PAGE EXTRACT ▸
══════════════════════════════

# Bolt/screw head broke off



## nissanlog (Sep 17, 2004)

I bought a 240sx  and was changing the license plate. The screws holding the license plate in, though, were rusted, and one that I tried to take off broke off clean with the body of the car. I put penetrating oil on it, but was wondering how I can get the screw out now. I know about drilling it out, but I don't have a drill. If a drill is the only way to get it out, please give advice as to the procedure and power of the drill I would need. Thanks for your time.


----------



## Will (Jan 2, 2004)

Well! Seeing no one else has offered. Here's a thought. Yes you need a drill, any normal power drill will do. There is a special drill bit called an EasyOut(not very costly). You drill a hole into the broken bolt slightly under half the size of the broken bolt and slightly under the size of the EasyOut. You want plenty of meat(metal) of the bolt because the EasyOut is drilled into the under sized drill hole. It should be very tight. And then backed out if possible by hand.. And that's all there is to it. lol


----------



## xbrandonx (Mar 27, 2004)

http://www.sears.com/sr/javasr/product.do?BV_UseBVCookie=Yes&vertical=TOOL&pid=00952161000

this is something like he is talking about


----------



## Will (Jan 2, 2004)

Yeah! That will work if you have any head left on. My description was for if you've snapped the head completely off. Another thought-Most license plate screw thread bases ( whatever their called) are nylon so some heat might loosen the culprit. Preferrably not a flame(painted surface) but a soldering iron touching the broken bolt.


----------



## xbrandonx (Mar 27, 2004)

Will said:


> Yeah! That will work if you have any head left on. My description was for if you've snapped the head completely off. Another thought-Most license plate screw thread bases ( whatever their called) are nylon so some heat might loosen the culprit. Preferrably not a flame(painted surface) but a soldering iron touching the broken bolt.


then maybe you could take a drimmel and make it into a flathead screw.


----------

══════════════════════════════

INPUT DATA ▸
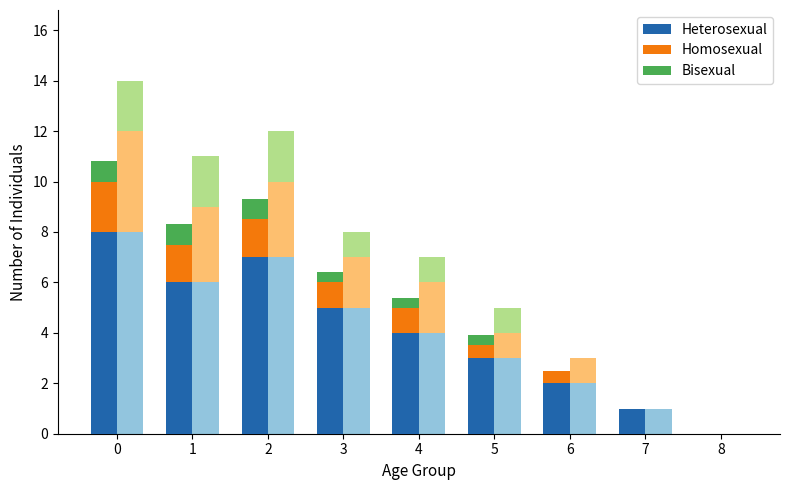

At how many categories does at least one series exceed 4?

4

══════════════════════════════

ASSIGNMENT ▸
From the broken-screw thread, write out the passage that begins at "I bought a 240sx" and stops after "for your time.", swapping "license plate" for "tag" wherever it occurs.

WRITTEN SOLUTION ▸
I bought a 240sx  and was changing the tag. The screws holding the tag in, though, were rusted, and one that I tried to take off broke off clean with the body of the car. I put penetrating oil on it, but was wondering how I can get the screw out now. I know about drilling it out, but I don't have a drill. If a drill is the only way to get it out, please give advice as to the procedure and power of the drill I would need. Thanks for your time.